Testmaker .002 (Even easier automated testing in Django)¶
Okay, Well I have been hacking away at django-testmaker for the last couple of days based on some ideas from the community. It has gotten a lot better, so here is another blog post showing what’s new.
First let me just say how awesome the Django community is, and I am really beginning to understand (and appreciate!) the open source ethos. I would never have gotten this code this good in 3 days without releasing it to the public. Thanks everyone for looking over it and giving feedback!
Testmaker got a management command! Now you don’t have to worry about messing with your middlware and having to take out the testmaker stuff when in production. You simply add testmaker to your INSTALLED_APPS and away you go.
Here is another video of it in action:
Django Testmaker v2
How to make it work
Step 1: Add testmaker to your INSTALLED_APPS settings.

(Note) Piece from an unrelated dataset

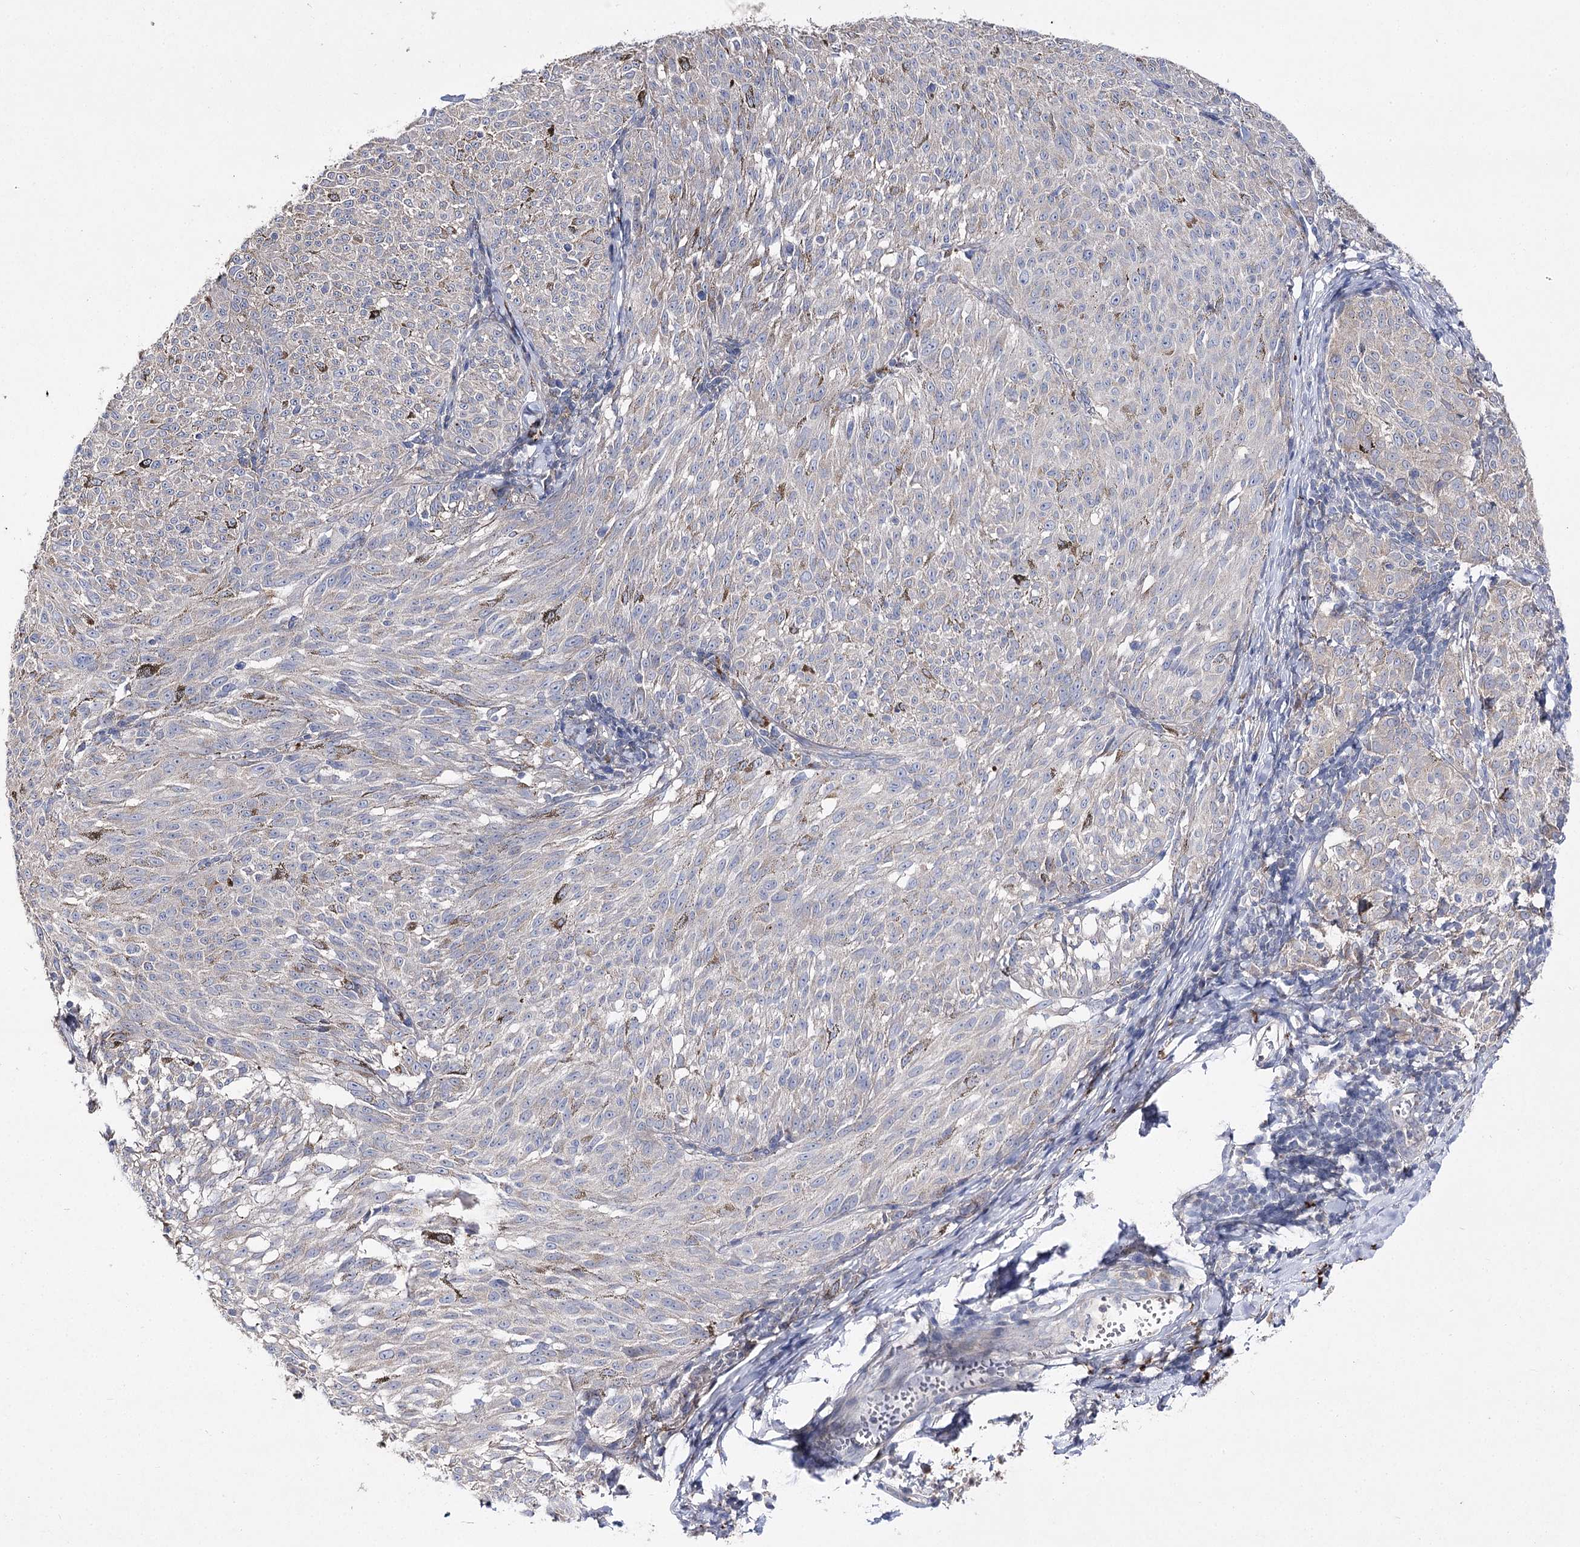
{"staining": {"intensity": "negative", "quantity": "none", "location": "none"}, "tissue": "melanoma", "cell_type": "Tumor cells", "image_type": "cancer", "snomed": [{"axis": "morphology", "description": "Malignant melanoma, NOS"}, {"axis": "topography", "description": "Skin"}], "caption": "A photomicrograph of melanoma stained for a protein displays no brown staining in tumor cells. (DAB (3,3'-diaminobenzidine) immunohistochemistry (IHC) with hematoxylin counter stain).", "gene": "AURKC", "patient": {"sex": "female", "age": 72}}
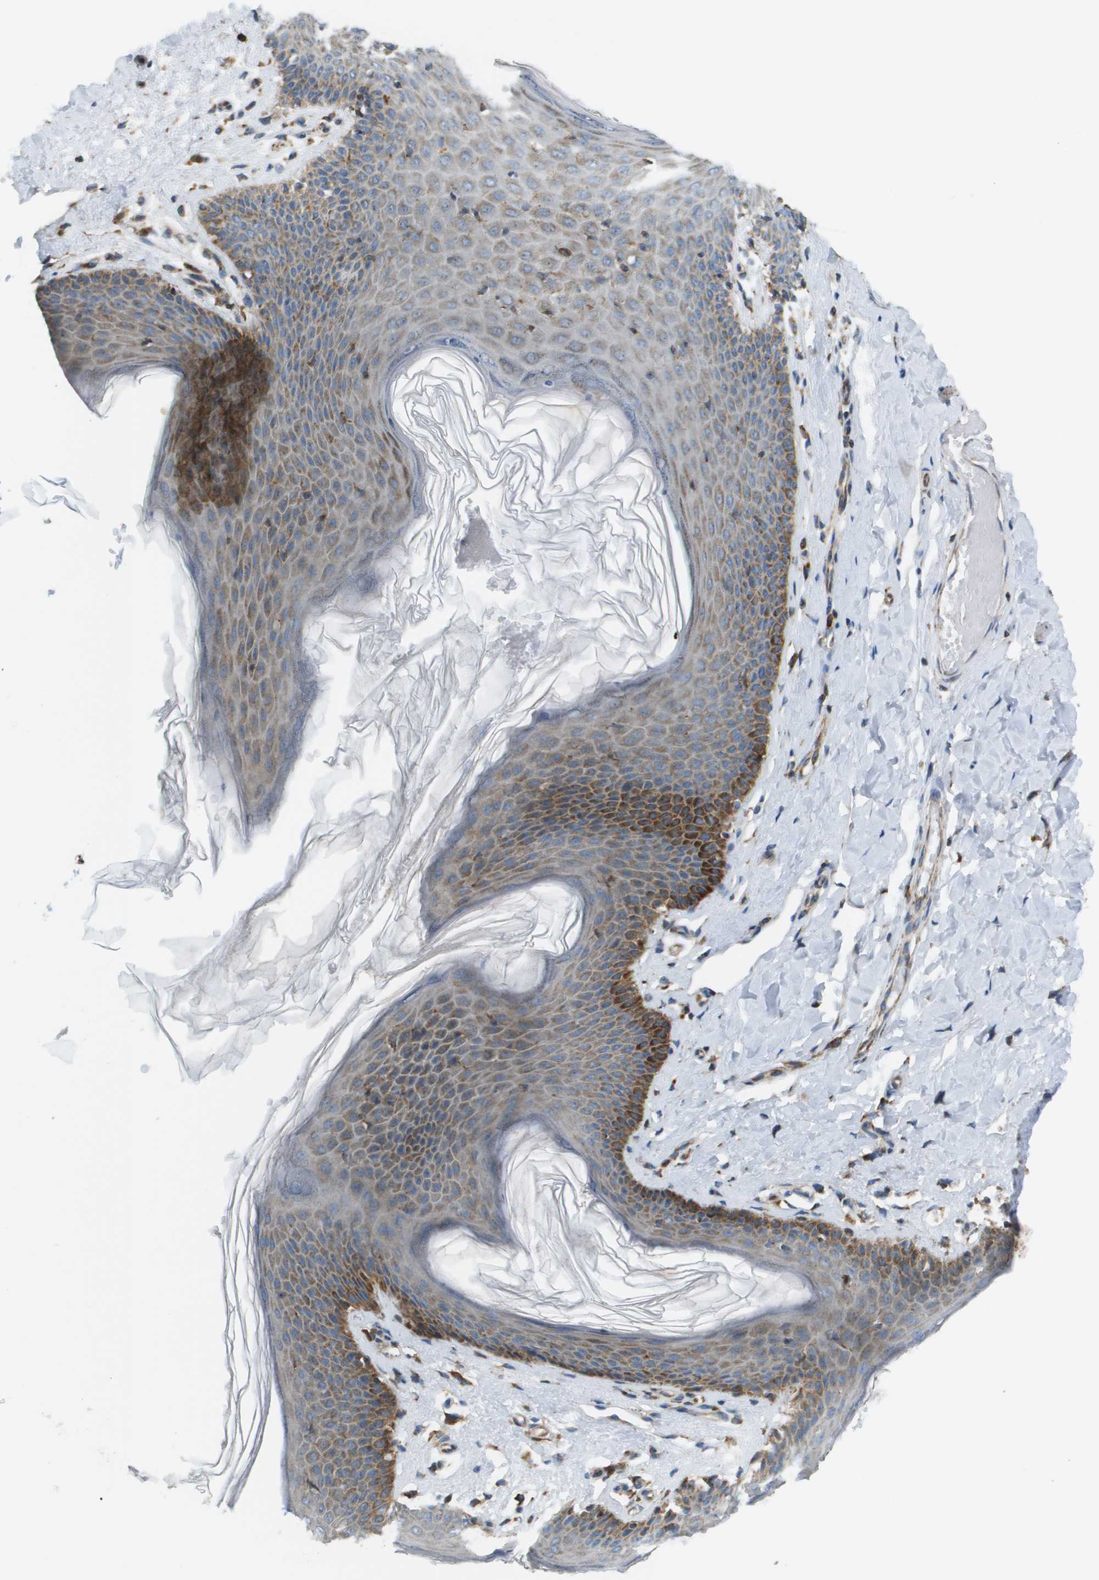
{"staining": {"intensity": "moderate", "quantity": "25%-75%", "location": "cytoplasmic/membranous"}, "tissue": "skin", "cell_type": "Epidermal cells", "image_type": "normal", "snomed": [{"axis": "morphology", "description": "Normal tissue, NOS"}, {"axis": "topography", "description": "Vulva"}], "caption": "Immunohistochemical staining of unremarkable skin demonstrates 25%-75% levels of moderate cytoplasmic/membranous protein staining in approximately 25%-75% of epidermal cells.", "gene": "TAOK3", "patient": {"sex": "female", "age": 66}}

Step 2: In the directory above the APP that you want to test, run
./manage.py testmaker -a APP
This should tell you where it is logging to, and where the fixture files are going. It should only make fixtures once, so if you change something in your database, you need to go ahead and delete the old fixtures file and it will re-create a new one. It also has 3rd grade file-naming heuristics built in. So if a tests directory exists in your project, it will log to APP-testmaker.py, if there is no tests.py in your APP directory, it will put itself in that file. If you have an existing tests.py file, it will make a tests-testmaker.py file. You will then need to take the contents of this file and integrate it into your normal tests. In a future version if it encounters a tests.py, it may make a tests directory and put both files inside of that, but I don’t know if that is a good idea.
Step 3: Once you have reconciled the above changes (only necessary
if you previously had a tests.py file in your APP directory)
./manage.py test APP
Then you have awesome base-line tests for your app.
In my release post I had some comments about the usefulness of these tests. I think that it is a very useful thing if you have an existing body of code with no tests. This will give you a non-trivial base to then at least have tests for your code.
Testing all of your views will also presumably alert you to errors introduced in your models and URLConf files as well. Having dedicated tests to testing models is still better and a good idea, but this code will at least give you a good starting point.
Being able to automate a base-line level of tests for an app will hopefully make people more inclined to include these basic tests in their apps, and everyone knows tests are better than no tests.
There are also a few problems that I’ve had with the output. It appears Satchmo is hijacking the logging module on output? If anyone knows a good way to fix this, please let me know.
Also, the POSTing stuff hasn’t been well tested, so there might be a few bugs in that, it is pretty rudimentary.